One day later, Step Function emerged and it won’t be long before we see emergent ERP like functionality hosted on Step / Lambda. This release sound like a swan song for the like of SAP or Oracle. However they had plenty of warnings. But like many in other industry they buried their head in the sand. 

With Step, AWS has now completed offering all the building block to develop a full blown ERP without the hassle of taking care of all the nitty gritty details ( scaling, resilience, deployment etc..). To name some of the main one: 
  • Database : Redshift / Aurora / DynamoDB 
  • Data Ingestion : Firehose
  • BI : Quicksight
  • Business process : Step + lambda 
  • Mobile : AWS Mobile
SAP, especially, should have taken a hint when they announced the availability of their in memory database on AWS in 2012 and AWS announce Redshift DB a couple of day later. 
SAP , ORACLE , and many other are repeating the same error that other industry giant fell for:

Failure to master small product :
They are addicted to the revenue they extract from the fat margin of the top 20% customers ( think Nestle, CocaCola, Caterpillar, etc..). These customer deploy these massive ERP systems while smaller customer tend to be thrown upon because the margin extracted from them are not high enough. Sadly, like with the automotive industry, history repeats itself. The Detroit's big three lost to Toyota because they didn’t care to lose the small car market. Margin where small enough they deemed that Toyota could have the small car market share as long as they retained the higher end one. However by doing so Toyota gained a foothold and worked its way up the food chain while they lost market share. AWS is doing the same thing. It started with the infrastructure and is now on their doorstep looking at their crown jewel. By losing the smaller product mastery, they lose the knowledge necessary to deliver product for the companies that will become the giant of tomorrow. 


Failure to embrace cloud

SAP sold their hosting operation in 2009 to T-Systems. They literally sold out all their expertise that would help them transition to offer solid cloud solution. They have been left in the dust by the competition and are fooling themselves if they think they can catch up. Elisson on the other side is trying to fool its shareholder by promising to catch up AWS. However at the current rate of their infrastructure investment they will reach current AWS infrastructure size in FIVE YEAR !! 

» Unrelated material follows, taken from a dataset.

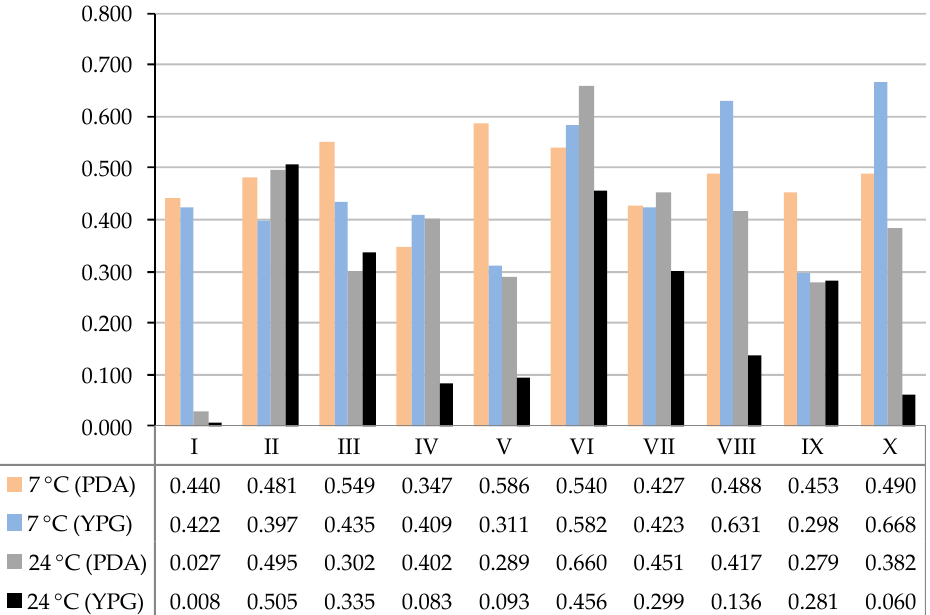
Figure 8. The values of the Shannon Diversity Index calculated to determine the diversity of fungal communities from specific research sites: I–X—study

Failure to simplify their stack :

Anybody who used an SAP or Oracle system knows how painful it is to deploy the simplest web service .. let alone an ERP system. Moreover, it is almost impossible to learn about the systems if you are not working for either a company that use them or the companies that produce them


Failure to learn

These software giant traditionally didn’t run their own systems. And to be honest, hardware and operational cost was often a fraction of the overall license cost. Because of that, it was easy to tell the customer to throw more hardware at the software problem. However, everything change when you start to offer your solution as a service. And SAP experienced this the hard way with their SAP Bydesign solution (discontinued in 2013 and revived a year later). Rumors was that the company was spending 7 euro to run the system for every euro it was getting from its customers.
However, they didn’t learn from their mistakes and change their approach to build, deliver, and run their systems. Look at S/4 HANA, even today you cannot run it on anything else than the humongous X1 instance. And this lack of learning seems to be widespread among the software giant industry. Surprisingly we are almost 5 year after HANA availability on AWS announcement and I have yet to see a customer running a production HANA on AWS. 







Because of these failures from bottom-up blindness, these companies easily fall prey of the Tower of Hanoï fallacy and as a result they cannot :
  • transition to a new value chain
  • acquire new technical skills/knowledge
  • expand to new market and business model
  • compete with ecosystem (cloud) natives
  • manage revenue stream self cannibalization

Traditional software giants have feet of clay and AWS already chipped its way up to the knee without them noticing.